> _Written task_
Show every line of the records that contains the word "fails", matching its case exactly.

> _Recorded data_
Content starts

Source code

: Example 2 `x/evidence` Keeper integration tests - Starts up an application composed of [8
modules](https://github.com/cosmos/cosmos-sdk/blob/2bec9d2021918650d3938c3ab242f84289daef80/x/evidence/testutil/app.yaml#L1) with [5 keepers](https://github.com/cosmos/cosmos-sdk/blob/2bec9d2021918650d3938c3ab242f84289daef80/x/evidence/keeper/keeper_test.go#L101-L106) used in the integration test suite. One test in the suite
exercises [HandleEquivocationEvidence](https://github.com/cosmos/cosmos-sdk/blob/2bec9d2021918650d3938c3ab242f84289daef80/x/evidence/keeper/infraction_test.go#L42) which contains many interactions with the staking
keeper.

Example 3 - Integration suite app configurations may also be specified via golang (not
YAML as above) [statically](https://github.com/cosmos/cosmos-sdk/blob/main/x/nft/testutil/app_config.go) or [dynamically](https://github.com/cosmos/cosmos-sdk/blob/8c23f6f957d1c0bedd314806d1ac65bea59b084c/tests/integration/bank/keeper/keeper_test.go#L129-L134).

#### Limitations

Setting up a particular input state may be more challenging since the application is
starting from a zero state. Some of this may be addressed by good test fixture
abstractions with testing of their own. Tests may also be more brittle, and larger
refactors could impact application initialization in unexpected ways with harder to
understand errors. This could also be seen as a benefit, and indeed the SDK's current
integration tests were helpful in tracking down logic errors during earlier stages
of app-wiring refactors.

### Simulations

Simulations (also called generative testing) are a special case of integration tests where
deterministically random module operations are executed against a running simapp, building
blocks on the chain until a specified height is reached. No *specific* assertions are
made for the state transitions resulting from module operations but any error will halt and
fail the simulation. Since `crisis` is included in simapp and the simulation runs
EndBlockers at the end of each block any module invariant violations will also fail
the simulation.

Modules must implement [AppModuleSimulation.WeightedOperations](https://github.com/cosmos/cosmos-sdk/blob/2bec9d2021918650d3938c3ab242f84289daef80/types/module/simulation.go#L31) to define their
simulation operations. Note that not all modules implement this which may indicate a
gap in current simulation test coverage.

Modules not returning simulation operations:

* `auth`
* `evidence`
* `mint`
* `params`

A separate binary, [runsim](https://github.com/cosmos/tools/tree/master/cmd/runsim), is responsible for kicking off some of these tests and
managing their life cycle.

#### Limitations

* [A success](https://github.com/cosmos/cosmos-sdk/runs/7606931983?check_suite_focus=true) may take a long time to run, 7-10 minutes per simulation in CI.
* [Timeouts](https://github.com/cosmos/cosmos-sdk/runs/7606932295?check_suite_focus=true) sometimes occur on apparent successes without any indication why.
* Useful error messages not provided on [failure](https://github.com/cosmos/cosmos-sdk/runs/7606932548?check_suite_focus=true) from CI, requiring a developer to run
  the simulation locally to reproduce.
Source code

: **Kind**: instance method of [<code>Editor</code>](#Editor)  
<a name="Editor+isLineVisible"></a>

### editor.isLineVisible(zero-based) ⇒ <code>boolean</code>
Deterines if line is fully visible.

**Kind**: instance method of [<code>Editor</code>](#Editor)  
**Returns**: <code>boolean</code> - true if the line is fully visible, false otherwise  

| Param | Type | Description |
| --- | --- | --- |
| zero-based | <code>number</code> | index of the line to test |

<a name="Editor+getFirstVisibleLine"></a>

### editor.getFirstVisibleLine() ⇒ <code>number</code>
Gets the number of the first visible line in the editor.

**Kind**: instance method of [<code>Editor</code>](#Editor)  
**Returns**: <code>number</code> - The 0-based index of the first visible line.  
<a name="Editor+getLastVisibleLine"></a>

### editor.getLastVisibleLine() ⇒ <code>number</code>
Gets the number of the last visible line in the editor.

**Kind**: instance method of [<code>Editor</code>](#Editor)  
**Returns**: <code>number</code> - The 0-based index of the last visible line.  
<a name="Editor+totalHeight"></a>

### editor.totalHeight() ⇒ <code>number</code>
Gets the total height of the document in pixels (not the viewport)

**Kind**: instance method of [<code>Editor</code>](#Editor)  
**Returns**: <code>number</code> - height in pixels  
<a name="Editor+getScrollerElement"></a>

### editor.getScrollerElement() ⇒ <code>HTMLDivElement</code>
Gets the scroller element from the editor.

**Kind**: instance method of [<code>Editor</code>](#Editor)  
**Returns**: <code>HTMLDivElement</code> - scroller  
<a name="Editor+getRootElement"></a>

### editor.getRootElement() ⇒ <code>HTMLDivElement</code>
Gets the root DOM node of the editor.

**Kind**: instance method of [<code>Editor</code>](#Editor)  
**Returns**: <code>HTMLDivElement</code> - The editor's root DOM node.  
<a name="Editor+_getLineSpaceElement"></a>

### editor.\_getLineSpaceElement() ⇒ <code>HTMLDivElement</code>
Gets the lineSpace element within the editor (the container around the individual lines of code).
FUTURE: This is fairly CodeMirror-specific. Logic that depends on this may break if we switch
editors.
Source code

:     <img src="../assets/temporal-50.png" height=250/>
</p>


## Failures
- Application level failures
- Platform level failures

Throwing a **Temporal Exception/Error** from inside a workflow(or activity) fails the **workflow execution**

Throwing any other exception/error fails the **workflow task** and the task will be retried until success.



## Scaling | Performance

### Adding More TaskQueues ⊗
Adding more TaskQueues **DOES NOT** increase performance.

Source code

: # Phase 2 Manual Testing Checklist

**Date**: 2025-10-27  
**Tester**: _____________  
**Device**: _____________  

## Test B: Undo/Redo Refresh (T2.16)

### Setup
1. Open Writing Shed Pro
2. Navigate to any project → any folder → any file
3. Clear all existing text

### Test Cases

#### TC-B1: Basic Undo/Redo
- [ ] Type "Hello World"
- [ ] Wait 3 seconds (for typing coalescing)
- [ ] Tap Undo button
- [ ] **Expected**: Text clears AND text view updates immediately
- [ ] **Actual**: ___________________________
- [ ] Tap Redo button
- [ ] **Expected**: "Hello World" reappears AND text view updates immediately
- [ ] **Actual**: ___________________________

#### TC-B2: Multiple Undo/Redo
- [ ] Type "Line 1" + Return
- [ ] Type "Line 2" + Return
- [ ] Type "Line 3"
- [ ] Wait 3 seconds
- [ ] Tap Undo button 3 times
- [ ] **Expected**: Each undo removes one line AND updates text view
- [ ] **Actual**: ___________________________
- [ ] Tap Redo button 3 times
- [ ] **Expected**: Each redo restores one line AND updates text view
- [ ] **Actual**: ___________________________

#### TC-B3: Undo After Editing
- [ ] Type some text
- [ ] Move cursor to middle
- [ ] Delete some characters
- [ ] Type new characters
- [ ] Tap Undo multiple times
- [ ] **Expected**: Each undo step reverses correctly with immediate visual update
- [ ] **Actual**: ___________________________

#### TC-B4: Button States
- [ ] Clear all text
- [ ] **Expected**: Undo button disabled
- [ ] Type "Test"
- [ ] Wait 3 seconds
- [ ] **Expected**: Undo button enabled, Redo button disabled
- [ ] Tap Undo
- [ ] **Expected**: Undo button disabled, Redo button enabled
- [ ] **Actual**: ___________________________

Content ends

> _Output for this task_
Throwing a **Temporal Exception/Error** from inside a workflow(or activity) fails the **workflow execution**
Throwing any other exception/error fails the **workflow task** and the task will be retried until success.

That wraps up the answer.